■ Work required ■
In the obituary excerpt, whom did Margot marry in 1940?

■ Passage shown ■
....

Or you can hear it from the War Nerd:

"The Brits, up to the mid-20th-century, were stone killers, the most ruthless conquerors of the past thousand years."

The obituary continues:

Her comments came in for severe criticism, prompting her eldest son, the Marquess of Reading, to beg her not to take any more telephone calls. “I am very fond of my mum, but I do not always agree with her,” he explained.

Regression towards the mean.

One of three sisters, she was born Margot Irene Duke on January 11 1919. Her father, Percy Duke, was said to have been the last man to wear a wing collar on the floor of the Stock Exchange and , for reasons which remain obscure, divided the world into people he called “George,” and those he called “McGregor”.

A great simplification!  At Pratt's, one of the oldest and most exclusive of the London gentlemen's clubs, all club employees are by tradition addressed as "George."  Perhaps that's where Mr. Duke got the idea.

Margot’s mother, Violet Mappin, would have inherited much of the fortune of the silversmiths and jewellers Mappin & Webb had she not married Percy only six weeks after the death of her first husband.

Educated at Benenden, Margot sat for leading photographers such as Angus McBean, who declared her one of the most beautiful women he had ever seen. She was, for a time, the face of Pond’s beauty cream.

In 1940 she married Michael, Viscount Erleigh, MC, the eldest son of the 2nd Marquess of Reading who would succeed his father in 1960. Although she enjoyed a very happy 40 years of marriage , she never conformed to anyone’s expectations.

....

■ Stored data entries ■
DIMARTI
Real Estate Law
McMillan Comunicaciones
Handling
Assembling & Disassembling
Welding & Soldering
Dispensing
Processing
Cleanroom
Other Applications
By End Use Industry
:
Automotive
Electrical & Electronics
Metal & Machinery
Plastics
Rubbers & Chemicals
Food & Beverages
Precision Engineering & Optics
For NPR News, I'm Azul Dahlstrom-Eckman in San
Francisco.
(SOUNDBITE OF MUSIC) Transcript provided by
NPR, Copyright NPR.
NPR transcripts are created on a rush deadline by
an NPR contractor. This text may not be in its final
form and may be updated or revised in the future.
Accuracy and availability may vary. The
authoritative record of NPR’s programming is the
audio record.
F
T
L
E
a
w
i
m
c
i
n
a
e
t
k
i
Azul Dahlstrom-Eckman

....

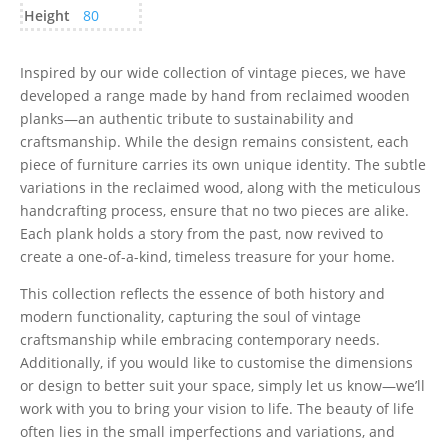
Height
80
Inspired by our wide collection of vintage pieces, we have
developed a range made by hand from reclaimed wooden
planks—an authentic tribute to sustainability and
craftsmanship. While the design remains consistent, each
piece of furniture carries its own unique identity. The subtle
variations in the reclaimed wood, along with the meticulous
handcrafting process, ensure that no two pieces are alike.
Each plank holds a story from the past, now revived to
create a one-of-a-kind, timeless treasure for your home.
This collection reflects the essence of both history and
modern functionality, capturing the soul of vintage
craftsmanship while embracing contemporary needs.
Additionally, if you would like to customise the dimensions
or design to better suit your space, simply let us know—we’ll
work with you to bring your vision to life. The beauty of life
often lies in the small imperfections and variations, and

....

■ Task result ■
Michael, Viscount Erleigh, MC, the eldest son of the 2nd Marquess of Reading.